[Instructions to follow] Can you copy every line of the listing below word for word, leaving out the pictures?

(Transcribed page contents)
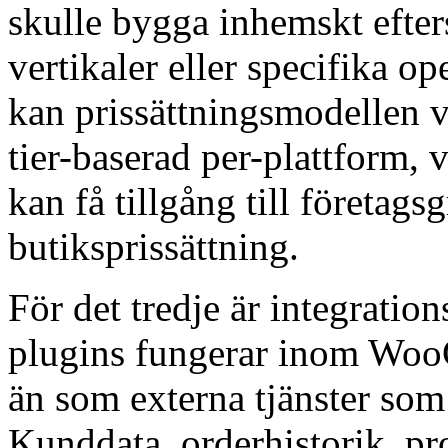
skulle bygga inhemskt efter
vertikaler eller specifika o
kan prissättningsmodellen v
tier-baserad per-plattform, 
kan få tillgång till företag
butiksprissättning.
För det tredje är integrati
plugins fungerar inom Woo
än som externa tjänster som 
Kunddata, orderhistorik, pr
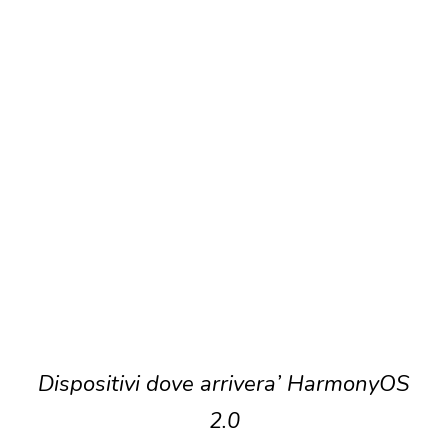
Dispositivi dove arrivera’ HarmonyOS
2.0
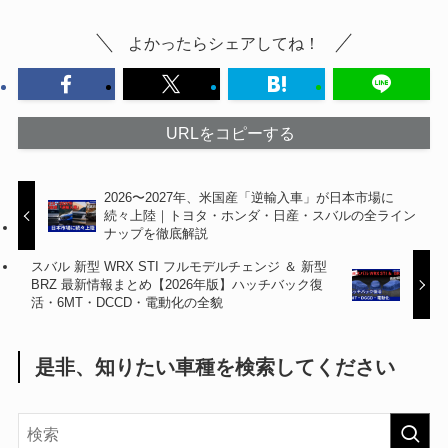
よかったらシェアしてね！
URLをコピーする
2026〜2027年、米国産「逆輸入車」が日本市場に
続々上陸｜トヨタ・ホンダ・日産・スバルの全ライン
ナップを徹底解説
スバル 新型 WRX STI フルモデルチェンジ ＆ 新型
BRZ 最新情報まとめ【2026年版】ハッチバック復
活・6MT・DCCD・電動化の全貌
是非、知りたい車種を検索してください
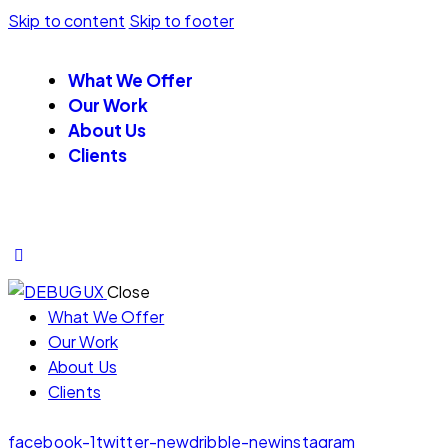
Skip to content
Skip to footer
What We Offer
Our Work
About Us
Clients
Close
What We Offer
Our Work
About Us
Clients
facebook-1
twitter-new
dribble-new
instagram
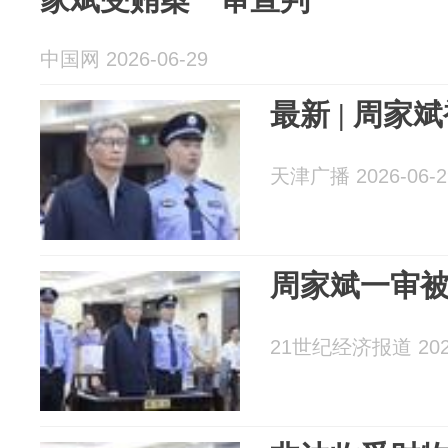
中国网 2026-06-29
最新 | 周家
天津广播 2026-06-2
周家斌一审
21世纪经济报道 2026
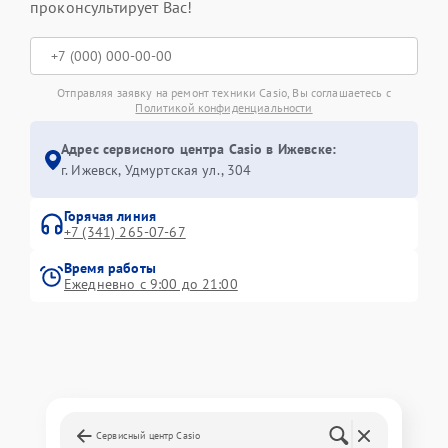
проконсультирует Вас!
Отправляя заявку на ремонт техники Casio, Вы соглашаетесь с
Политикой конфиденциальности
Адрес сервисного центра Casio в Ижевске:
г. Ижевск, Удмуртская ул., 304
Горячая линия
+7 (341) 265-07-67
Время работы
Ежедневно с 9:00 до 21:00
Сервисный центр Casio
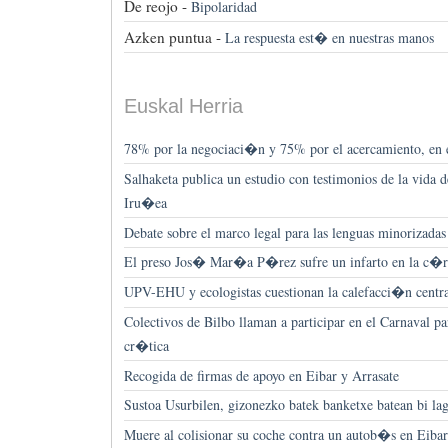
De reojo -
Bipolaridad
Azken puntua -
La respuesta est� en nuestras manos
Euskal Herria
78% por la negociaci�n y 75% por el acercamiento, en
Salhaketa publica un estudio con testimonios de la vida d
Iru�ea
Debate sobre el marco legal para las lenguas minorizadas
El preso Jos� Mar�a P�rez sufre un infarto en la c�r
UPV-EHU y ecologistas cuestionan la calefacci�n centra
Colectivos de Bilbo llaman a participar en el Carnaval pa
cr�tica
Recogida de firmas de apoyo en Eibar y Arrasate
Sustoa Usurbilen, gizonezko batek banketxe batean bi lag
Muere al colisionar su coche contra un autob�s en Eibar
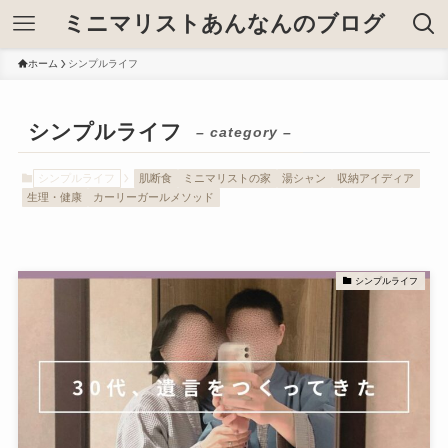
ミニマリストあんなんのブログ
ホーム
シンプルライフ
シンプルライフ
– category –
シンプルライフ
肌断食
ミニマリストの家
湯シャン
収納アイディア
生理・健康
カーリーガールメソッド
シンプルライフ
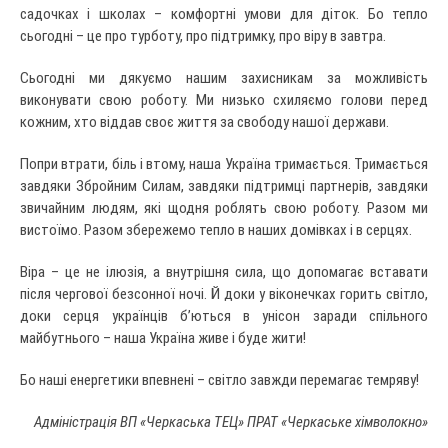
садочках і школах – комфортні умови для діток. Бо тепло
сьогодні – це про турботу, про підтримку, про віру в завтра.
Сьогодні ми дякуємо нашим захисникам за можливість
виконувати свою роботу. Ми низько схиляємо голови перед
кожним, хто віддав своє життя за свободу нашої держави.
Попри втрати, біль і втому, наша Україна тримається. Тримається
завдяки Збройним Силам, завдяки підтримці партнерів, завдяки
звичайним людям, які щодня роблять свою роботу. Разом ми
вистоїмо. Разом збережемо тепло в наших домівках і в серцях.
Віра – це не ілюзія, а внутрішня сила, що допомагає вставати
після чергової безсонної ночі. Й доки у віконечках горить світло,
доки серця українців б’ються в унісон заради спільного
майбутнього – наша Україна живе і буде жити!
Бо наші енергетики впевнені – світло завжди перемагає темряву!
Адміністрація ВП «Черкаська ТЕЦ» ПРАТ «Черкаське хімволокно»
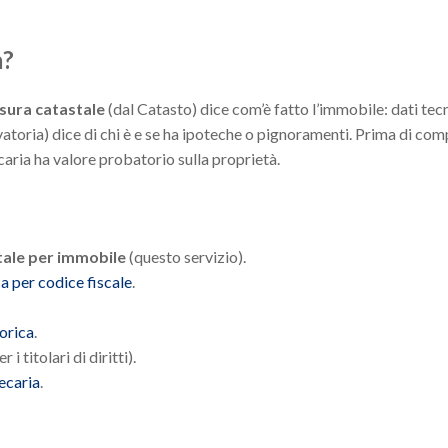
a?
isura catastale
(dal Catasto) dice com’è fatto l’immobile: dati tecn
atoria) dice di chi è e se ha ipoteche o pignoramenti. Prima di co
caria ha valore probatorio sulla proprietà.
tale per immobile
(questo servizio).
ca per codice fiscale
.
torica
.
r i titolari di diritti).
ecaria
.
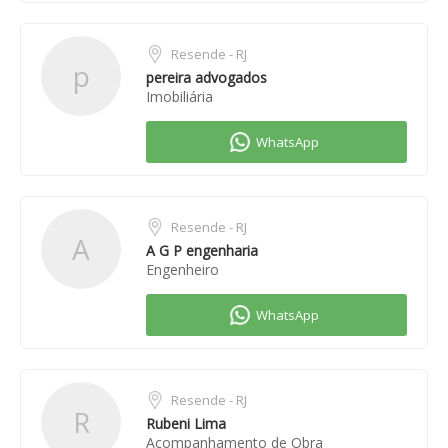
Resende - RJ
p
pereira advogados
Imobiliária
Resende - RJ
A
A G P engenharia
Engenheiro
Resende - RJ
R
Rubeni Lima
Acompanhamento de Obra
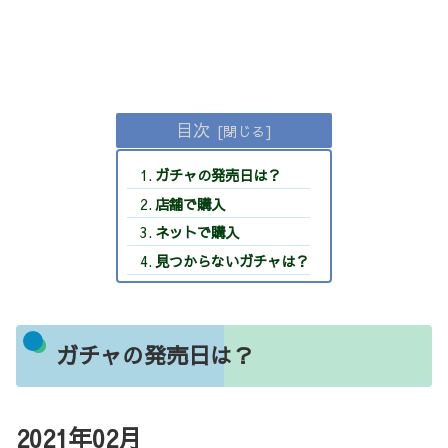
目次
ガチャの発売日は？
店舗で購入
ネットで購入
見つからないガチャは？
ガチャの発売日は？
2021年02月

[Task response]
skulle bygga inhemskt efter
vertikaler eller specifika o
kan prissättningsmodellen v
tier-baserad per-plattform, 
kan få tillgång till företag
butiksprissättning.
För det tredje är integrati
plugins fungerar inom Woo
än som externa tjänster som 
Kunddata, orderhistorik, pr
Dispositivi dove arrivera’ HarmonyOS
2.0
よかったらシェアしてね！
URLをコピーする
2026〜2027年、米国産「逆輸入車」が日本市場に
続々上陸｜トヨタ・ホンダ・日産・スバルの全ライン
ナップを徹底解説
スバル 新型 WRX STI フルモデルチェンジ ＆ 新型
BRZ 最新情報まとめ【2026年版】ハッチバック復
活・6MT・DCCD・電動化の全貌
是非、知りたい車種を検索してください
Skip to content
Skip to footer
What We Offer
Our Work
About Us
Clients
Close
What We Offer
Our Work
About Us
Clients
facebook-1
twitter-new
dribble-new
instagram
中国网 2026-06-29
最新 | 周家
天津广播 2026-06-2
周家斌一审
21世纪经济报道 2026
проконсультирует Вас!
Отправляя заявку на ремонт техники Casio, Вы соглашаетесь с
Политикой конфиденциальности
Адрес сервисного центра Casio в Ижевске:
г. Ижевск, Удмуртская ул., 304
Горячая линия
+7 (341) 265-07-67
Время работы
Ежедневно с 9:00 до 21:00
Сервисный центр Casio
De reojo -
Bipolaridad
Azken puntua -
La respuesta est� en nuestras manos
Euskal Herria
78% por la negociaci�n y 75% por el acercamiento, en
Salhaketa publica un estudio con testimonios de la vida d
Iru�ea
Debate sobre el marco legal para las lenguas minorizadas
El preso Jos� Mar�a P�rez sufre un infarto en la c�r
UPV-EHU y ecologistas cuestionan la calefacci�n centra
Colectivos de Bilbo llaman a participar en el Carnaval pa
cr�tica
Recogida de firmas de apoyo en Eibar y Arrasate
Sustoa Usurbilen, gizonezko batek banketxe batean bi lag
Muere al colisionar su coche contra un autob�s en Eibar
ミニマリストあんなんのブログ
ホーム
シンプルライフ
シンプルライフ
– category –
シンプルライフ
肌断食
ミニマリストの家
湯シャン
収納アイディア
生理・健康
カーリーガールメソッド
シンプルライフ
садочках і школах – комфортні умови для діток. Бо тепло
сьогодні – це про турботу, про підтримку, про віру в завтра.
Сьогодні ми дякуємо нашим захисникам за можливість
виконувати свою роботу. Ми низько схиляємо голови перед
кожним, хто віддав своє життя за свободу нашої держави.
Попри втрати, біль і втому, наша Україна тримається. Тримається
завдяки Збройним Силам, завдяки підтримці партнерів, завдяки
звичайним людям, які щодня роблять свою роботу. Разом ми
вистоїмо. Разом збережемо тепло в наших домівках і в серцях.
Віра – це не ілюзія, а внутрішня сила, що допомагає вставати
після чергової безсонної ночі. Й доки у віконечках горить світло,
доки серця українців б’ються в унісон заради спільного
майбутнього – наша Україна живе і буде жити!
Бо наші енергетики впевнені – світло завжди перемагає темряву!
Адміністрація ВП «Черкаська ТЕЦ» ПРАТ «Черкаське хімволокно»
a?
isura catastale
(dal Catasto) dice com’è fatto l’immobile: dati tecn
atoria) dice di chi è e se ha ipoteche o pignoramenti. Prima di co
caria ha valore probatorio sulla proprietà.
tale per immobile
(questo servizio).
ca per codice fiscale
.
torica
.
r i titolari di diritti).
ecaria
.
Resende - RJ
p
pereira advogados
Imobiliária
Resende - RJ
A
A G P engenharia
Engenheiro
Resende - RJ
R
Rubeni Lima
Acompanhamento de Obra
目次
ガチャの発売日は？
店舗で購入
ネットで購入
見つからないガチャは？
ガチャの発売日は？
2021年02月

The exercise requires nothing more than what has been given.